REQUIREMENT 1: Express the entire taxonomic listing below as a numbered list, omitting blank lines and leaving out the pictures.

------ GIVEN TEXT ------

Sparse ICA (Sparse Independent Component Analysis) is a novel ICA method that enables sparse estimation of independent source components.
We assume you are running R 4.1.0 or newer. There is no guarantee for backward or forward comparability. Please raise the issue on GitHub if something breaks.
The following R packages are required:
- Rcpp (>= 1.0.9)
- RcppArmadillo (>= 0.12.0.0.0)
- MASS (>= 7.3-58.1)
- irlba (>= 2.3.5)
- clue (>= 0.3)
- devtools
You can install them by running this code:
if(!require(c("Rcpp","RcppArmadillo","MASS","irlba","clue","devtools"))){
install.packages(c("Rcpp","RcppArmadillo","MASS","irlba","clue","devtools"))
}
Then you can install Sparse ICA from github with:
library(devtools)

------ LISTED ENTRIES ------

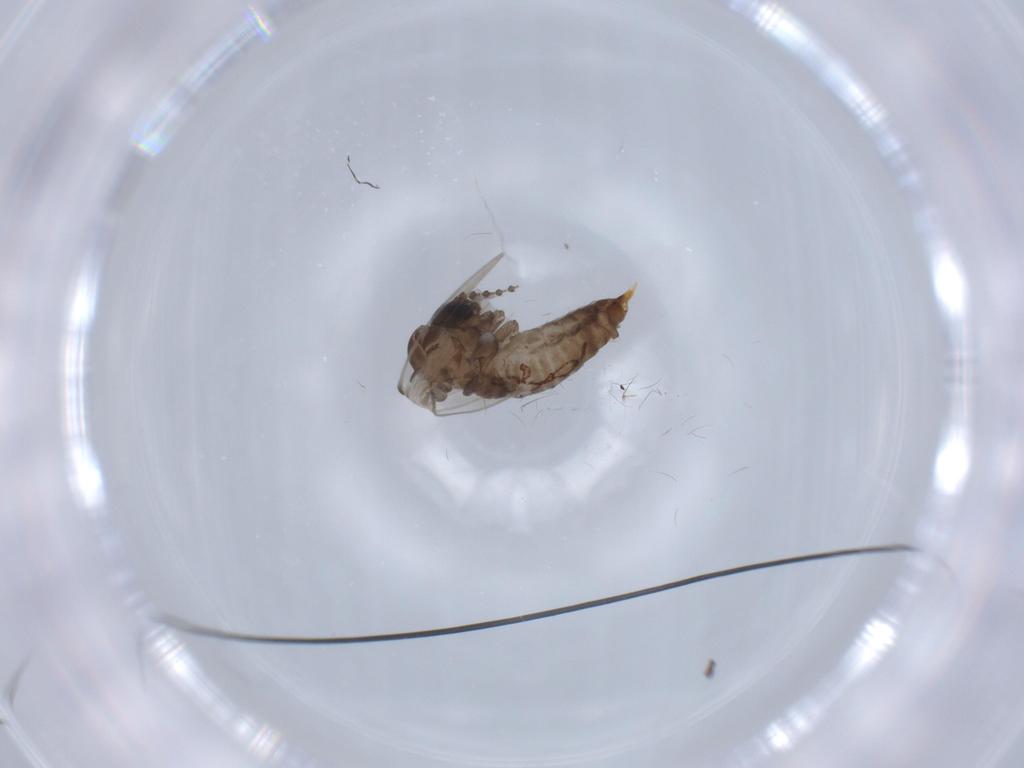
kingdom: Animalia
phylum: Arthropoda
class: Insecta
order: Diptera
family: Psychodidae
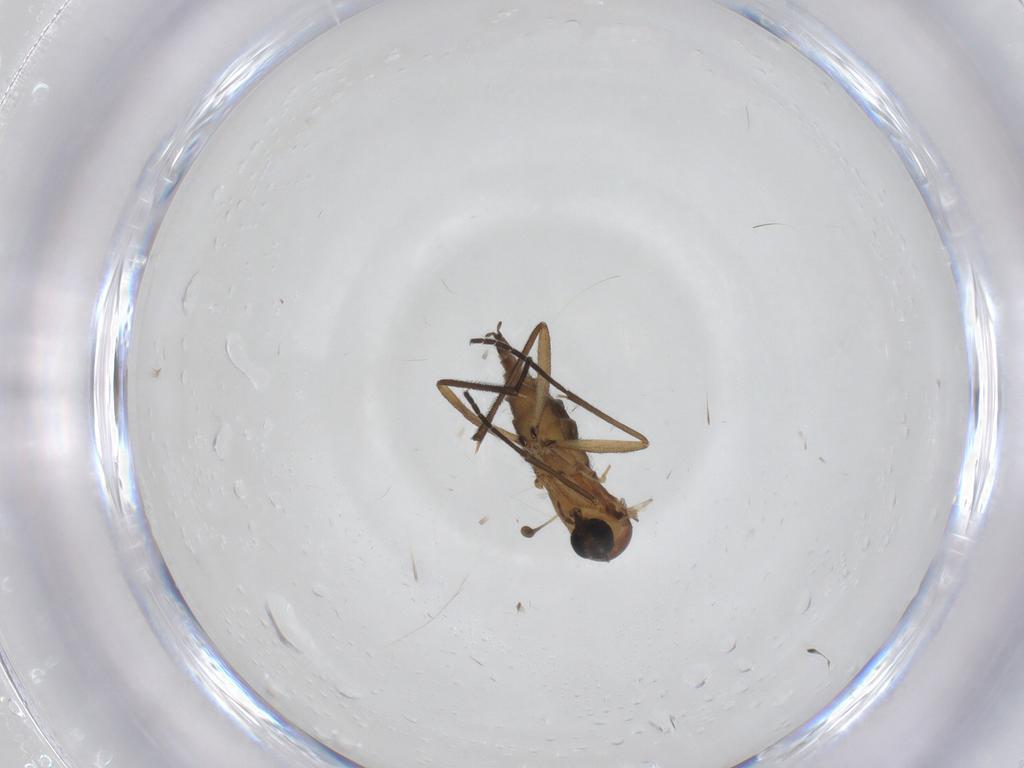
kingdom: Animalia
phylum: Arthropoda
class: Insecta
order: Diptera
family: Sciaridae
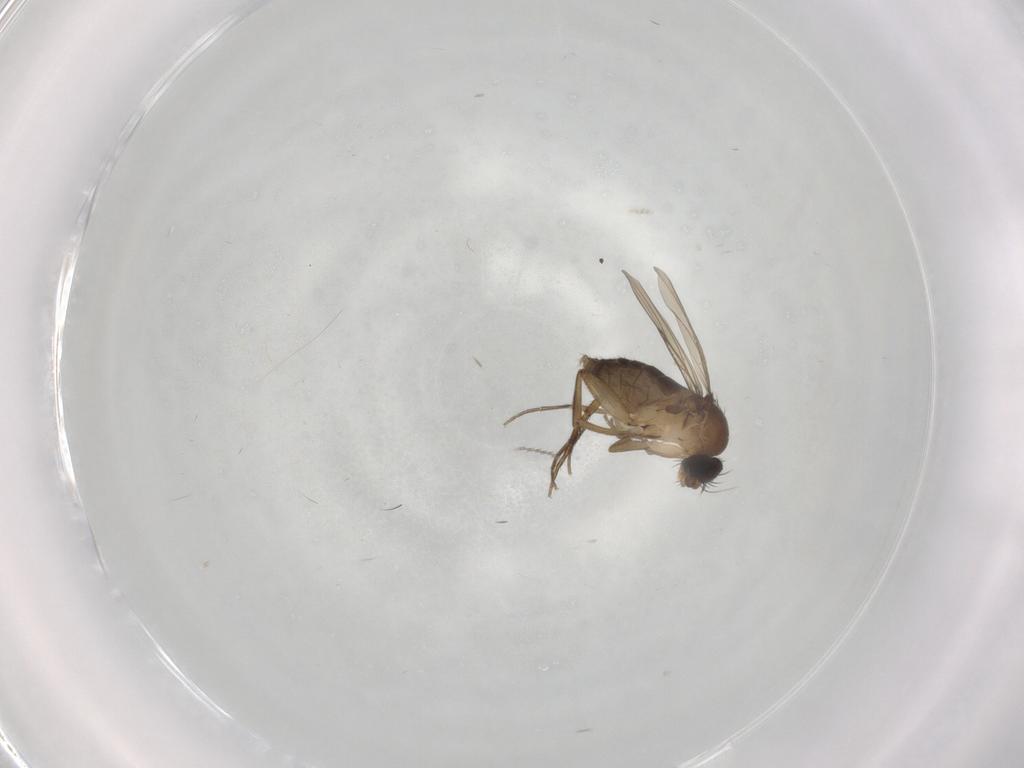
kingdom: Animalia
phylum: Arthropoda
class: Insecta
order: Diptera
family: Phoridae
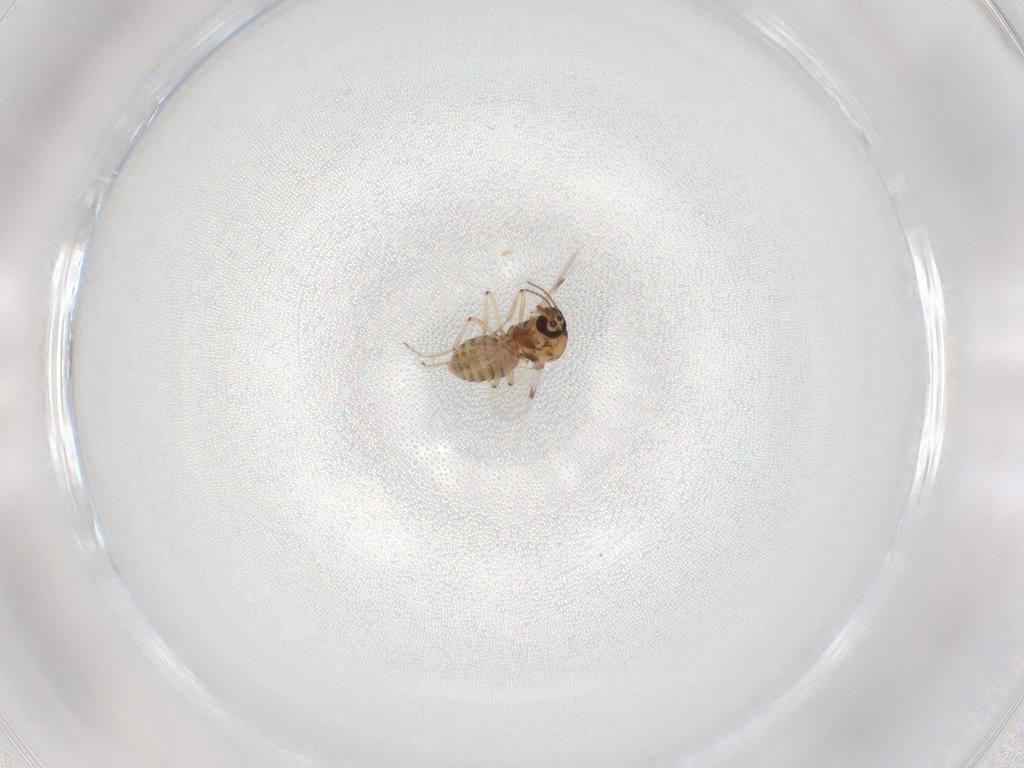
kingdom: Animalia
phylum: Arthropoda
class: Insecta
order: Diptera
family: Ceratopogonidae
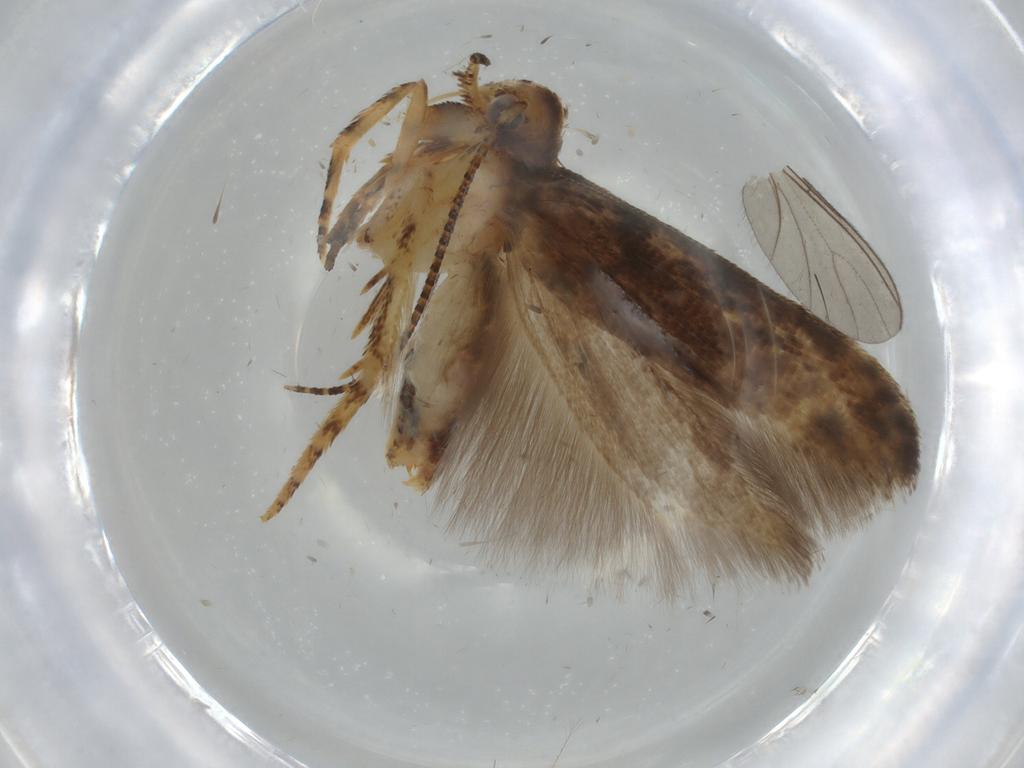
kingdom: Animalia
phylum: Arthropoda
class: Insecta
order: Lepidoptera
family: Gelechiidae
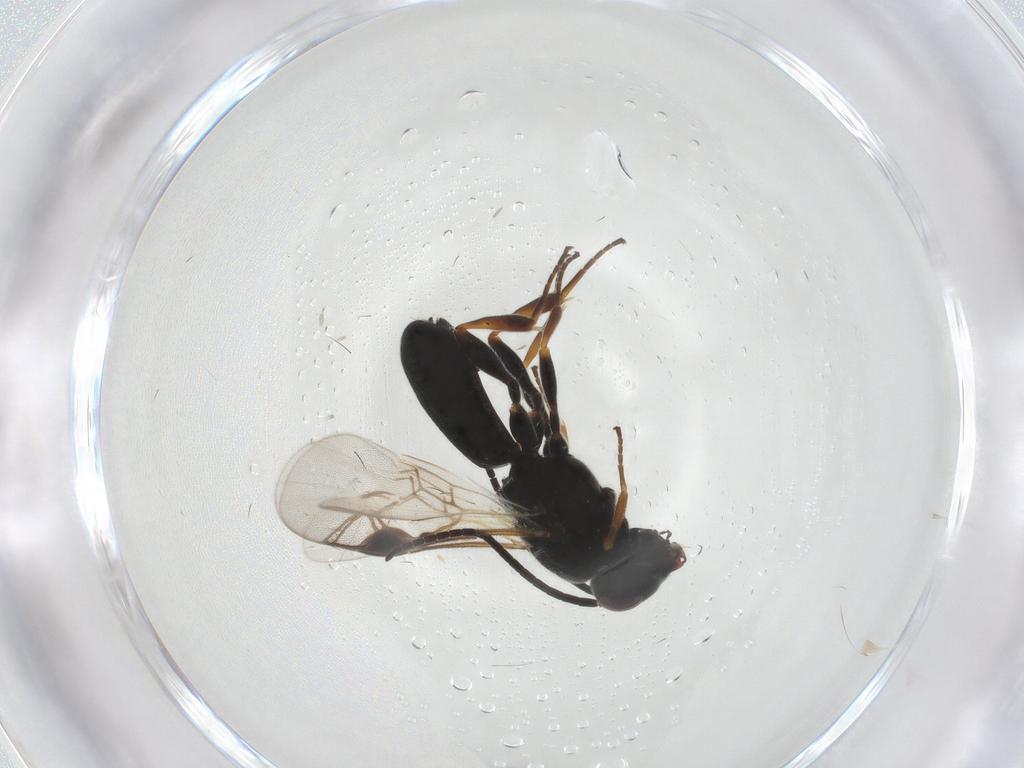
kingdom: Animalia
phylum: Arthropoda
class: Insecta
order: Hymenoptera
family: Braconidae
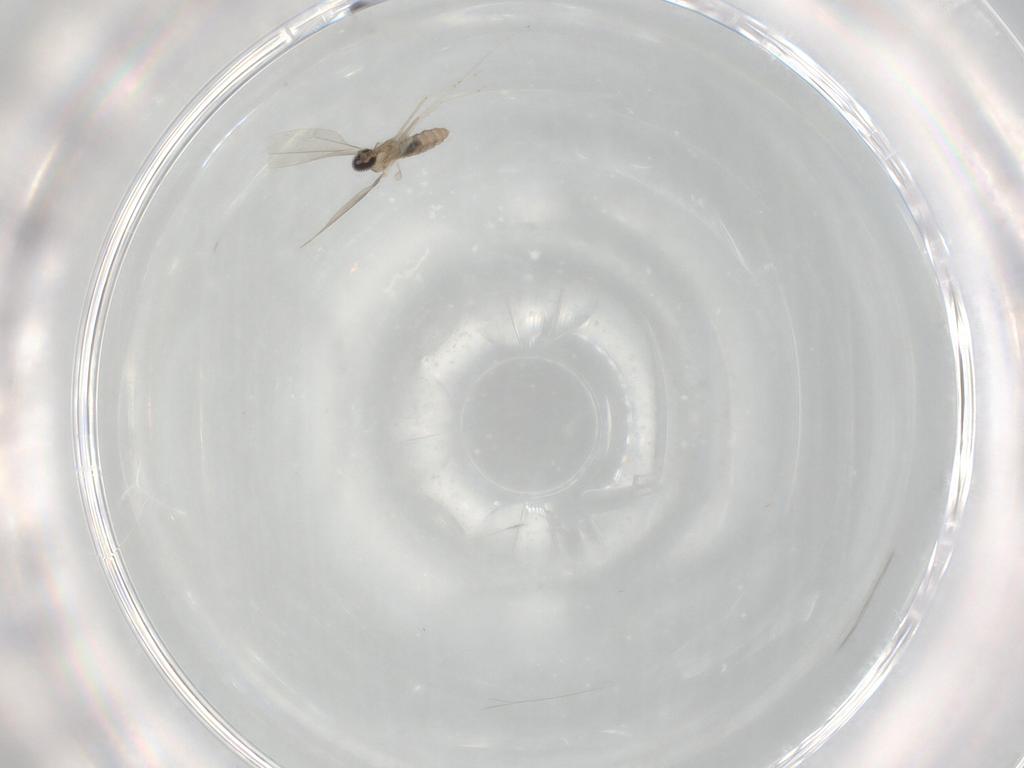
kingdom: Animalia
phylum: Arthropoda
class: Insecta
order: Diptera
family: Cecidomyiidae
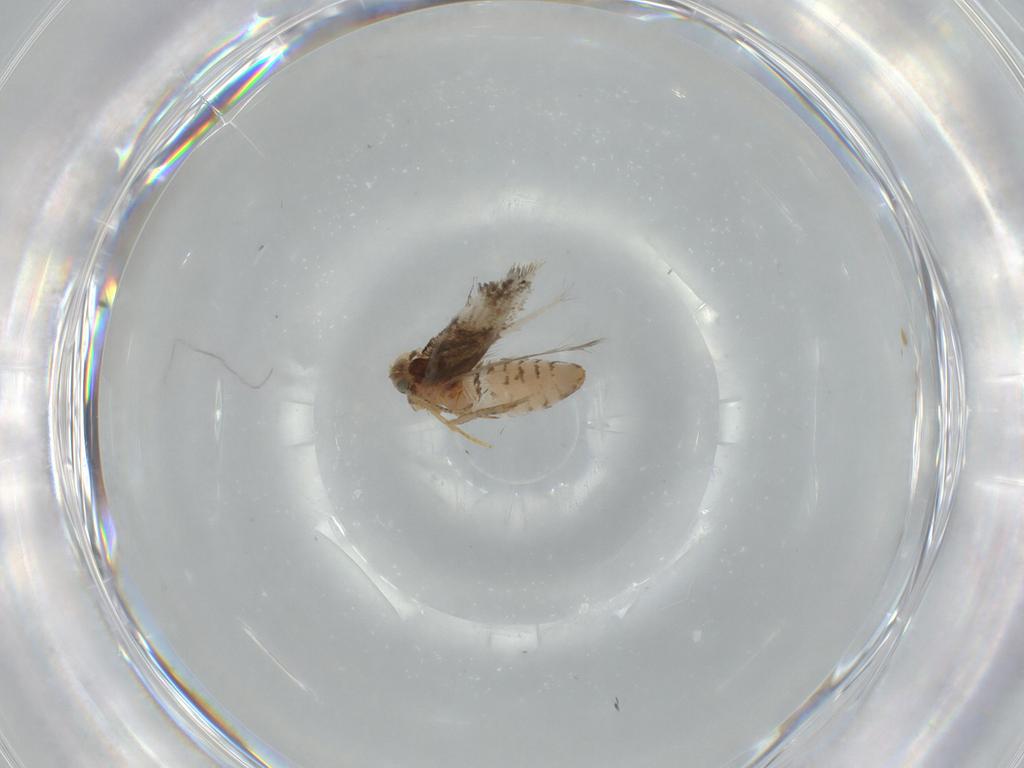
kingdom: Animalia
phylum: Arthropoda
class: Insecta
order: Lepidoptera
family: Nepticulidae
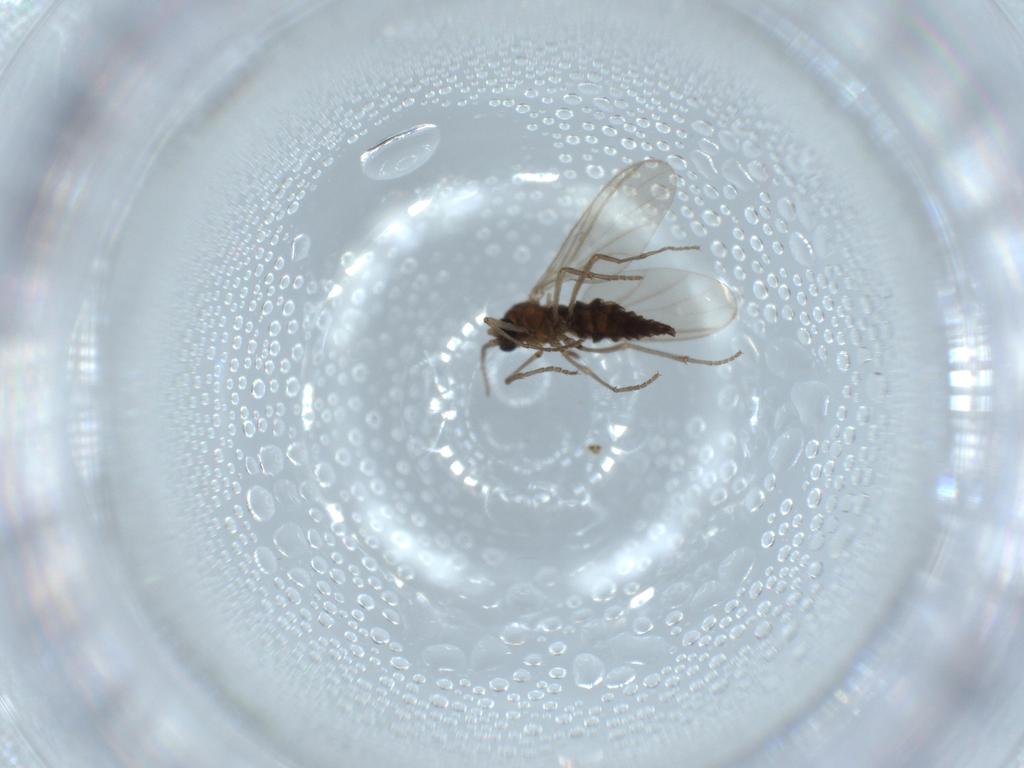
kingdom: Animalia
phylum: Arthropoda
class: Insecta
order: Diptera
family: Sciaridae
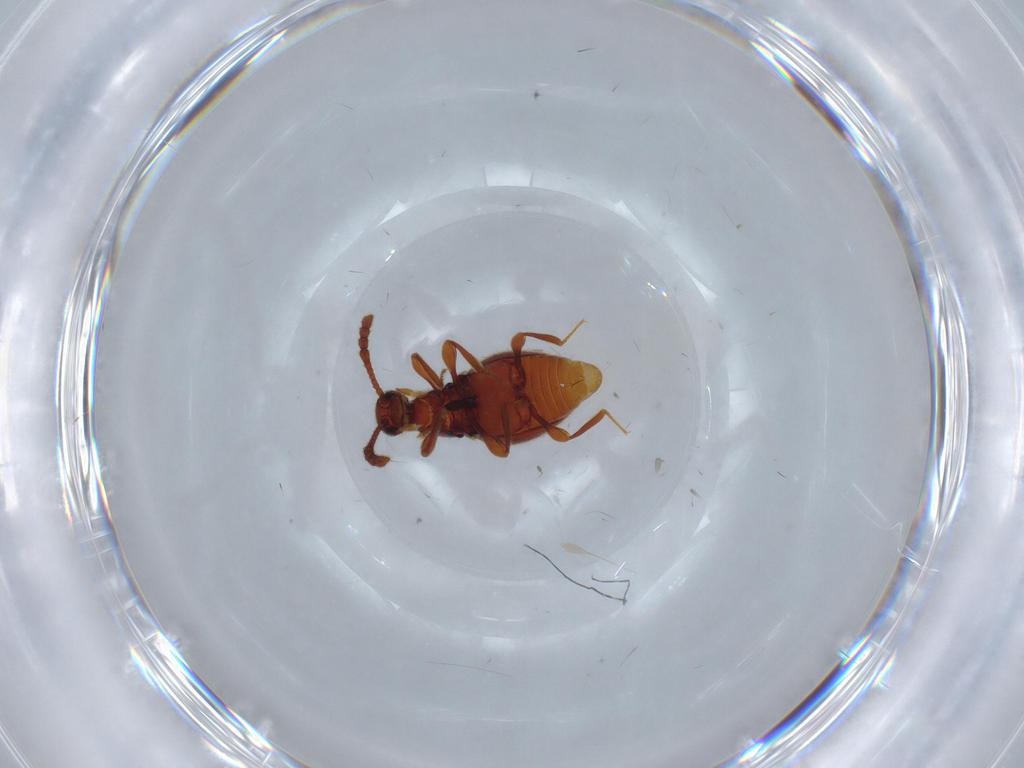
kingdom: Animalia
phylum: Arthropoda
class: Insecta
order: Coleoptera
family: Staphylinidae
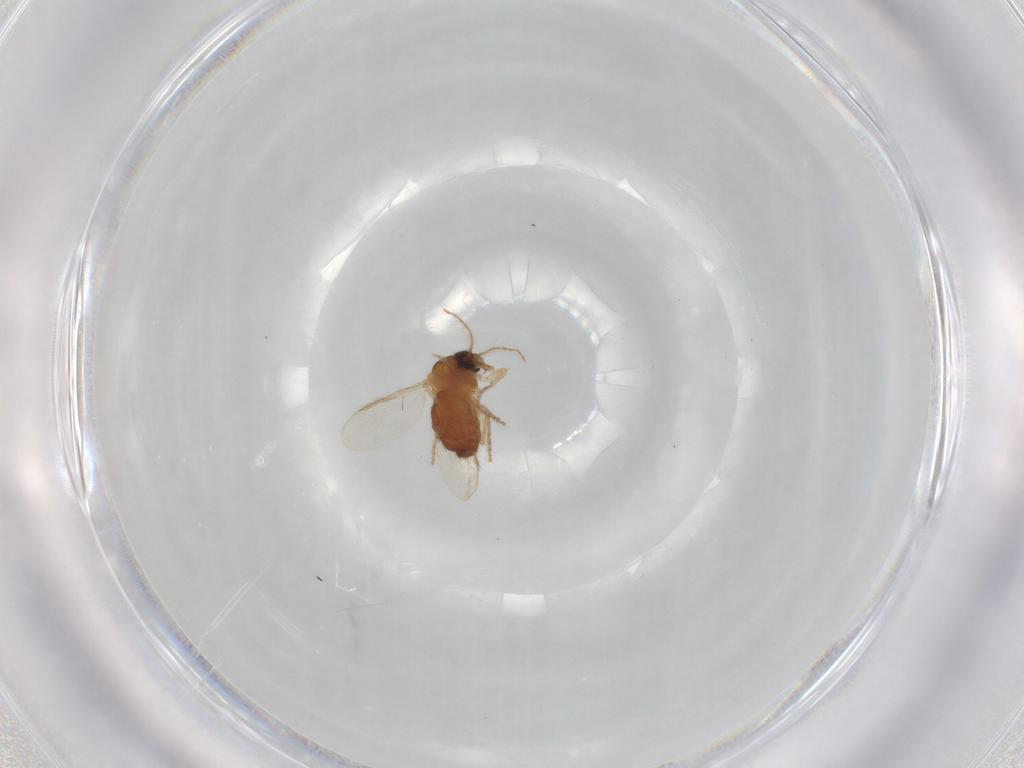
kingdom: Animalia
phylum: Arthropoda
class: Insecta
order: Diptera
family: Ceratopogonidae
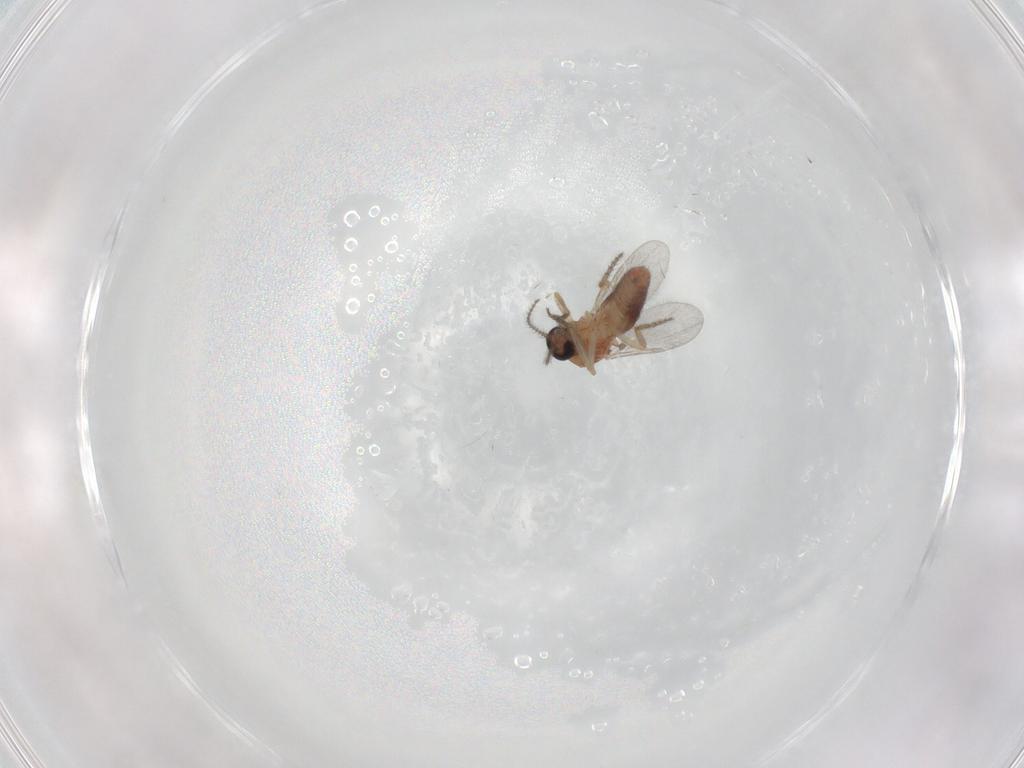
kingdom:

------

REQUIREMENT 2:
Answer these questions from the Sparse ICA installation notes above:
(a) Which version of R are users assumed to be running?
(b) What is the minimum required version of the irlba package?
(c) Where should an issue be raised if something breaks?

FULL ANSWER 1:
1. kingdom: Animalia
2. phylum: Arthropoda
3. class: Insecta
4. order: Diptera
5. family: Psychodidae
6. kingdom: Animalia
7. phylum: Arthropoda
8. class: Insecta
9. order: Diptera
10. family: Sciaridae
11. kingdom: Animalia
12. phylum: Arthropoda
13. class: Insecta
14. order: Diptera
15. family: Phoridae
16. kingdom: Animalia
17. phylum: Arthropoda
18. class: Insecta
19. order: Diptera
20. family: Ceratopogonidae
21. kingdom: Animalia
22. phylum: Arthropoda
23. class: Insecta
24. order: Lepidoptera
25. family: Gelechiidae
26. kingdom: Animalia
27. phylum: Arthropoda
28. class: Insecta
29. order: Hymenoptera
30. family: Braconidae
31. kingdom: Animalia
32. phylum: Arthropoda
33. class: Insecta
34. order: Diptera
35. family: Cecidomyiidae
36. kingdom: Animalia
37. phylum: Arthropoda
38. class: Insecta
39. order: Lepidoptera
40. family: Nepticulidae
41. kingdom: Animalia
42. phylum: Arthropoda
43. class: Insecta
44. order: Diptera
45. family: Sciaridae
46. kingdom: Animalia
47. phylum: Arthropoda
48. class: Insecta
49. order: Coleoptera
50. family: Staphylinidae
51. kingdom: Animalia
52. phylum: Arthropoda
53. class: Insecta
54. order: Diptera
55. family: Ceratopogonidae
56. kingdom:

FULL ANSWER 2:
(a) R 4.1.0 or newer.
(b) Version 2.3.5.
(c) On GitHub.